(Beginning of SOURCE MATERIAL)
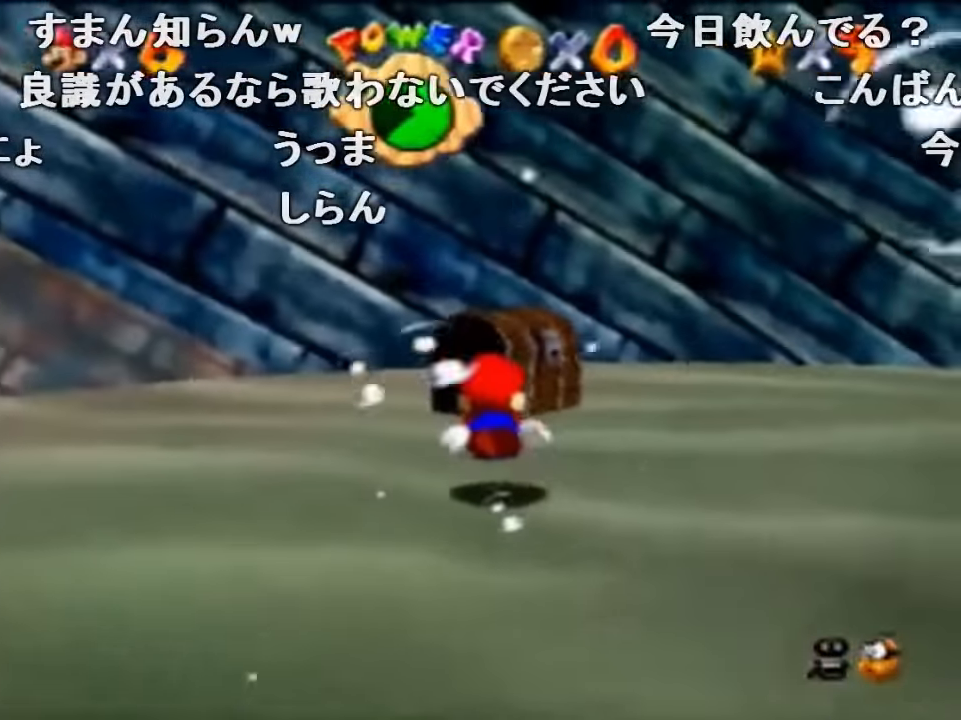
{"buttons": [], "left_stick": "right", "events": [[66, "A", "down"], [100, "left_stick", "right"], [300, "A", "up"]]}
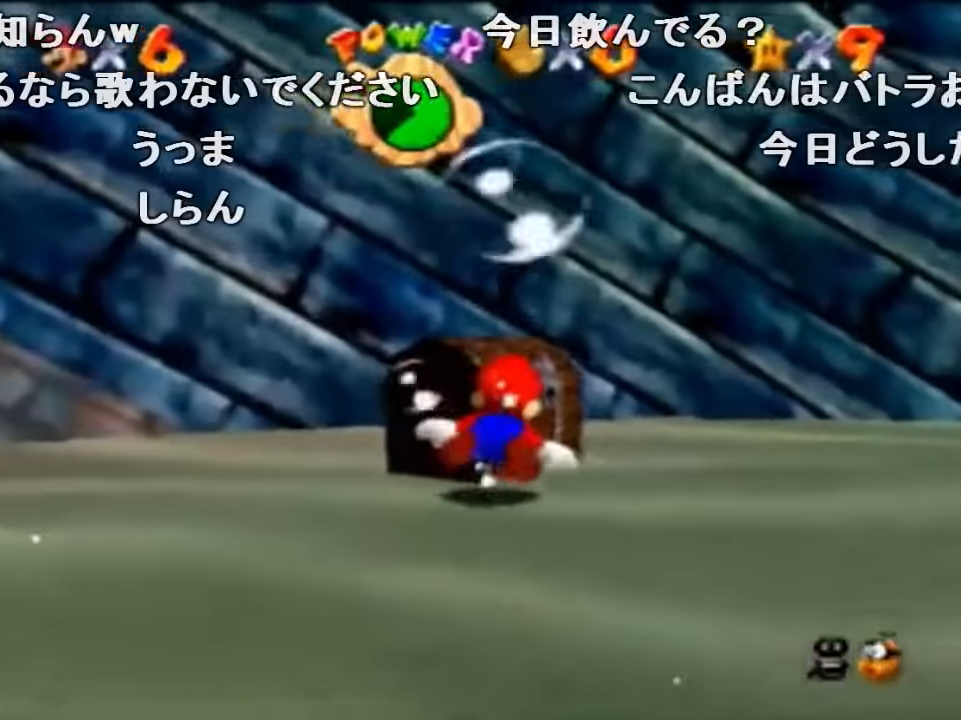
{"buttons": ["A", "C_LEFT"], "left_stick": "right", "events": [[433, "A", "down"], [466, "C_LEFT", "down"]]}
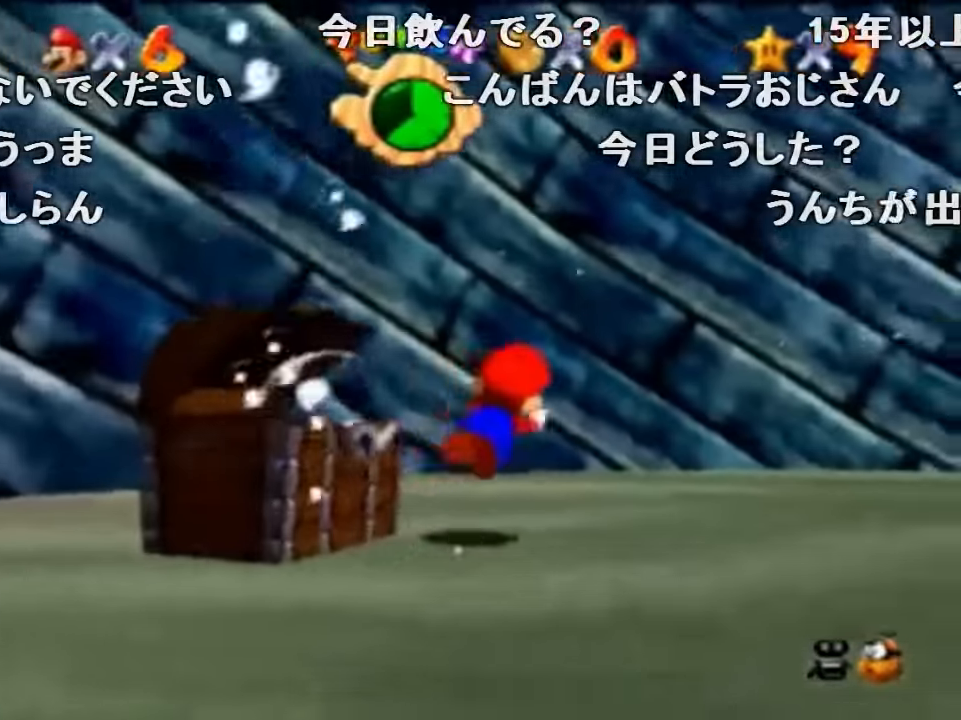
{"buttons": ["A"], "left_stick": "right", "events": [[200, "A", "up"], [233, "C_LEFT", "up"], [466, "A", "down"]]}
(End of SOURCE MATERIAL)
Pictures are to be left out; the listing above is otherwise to be copied exactly.

{"buttons": [], "left_stick": "right", "events": [[66, "A", "down"], [100, "left_stick", "right"], [300, "A", "up"]]}
{"buttons": ["A", "C_LEFT"], "left_stick": "right", "events": [[433, "A", "down"], [466, "C_LEFT", "down"]]}
{"buttons": ["A"], "left_stick": "right", "events": [[200, "A", "up"], [233, "C_LEFT", "up"], [466, "A", "down"]]}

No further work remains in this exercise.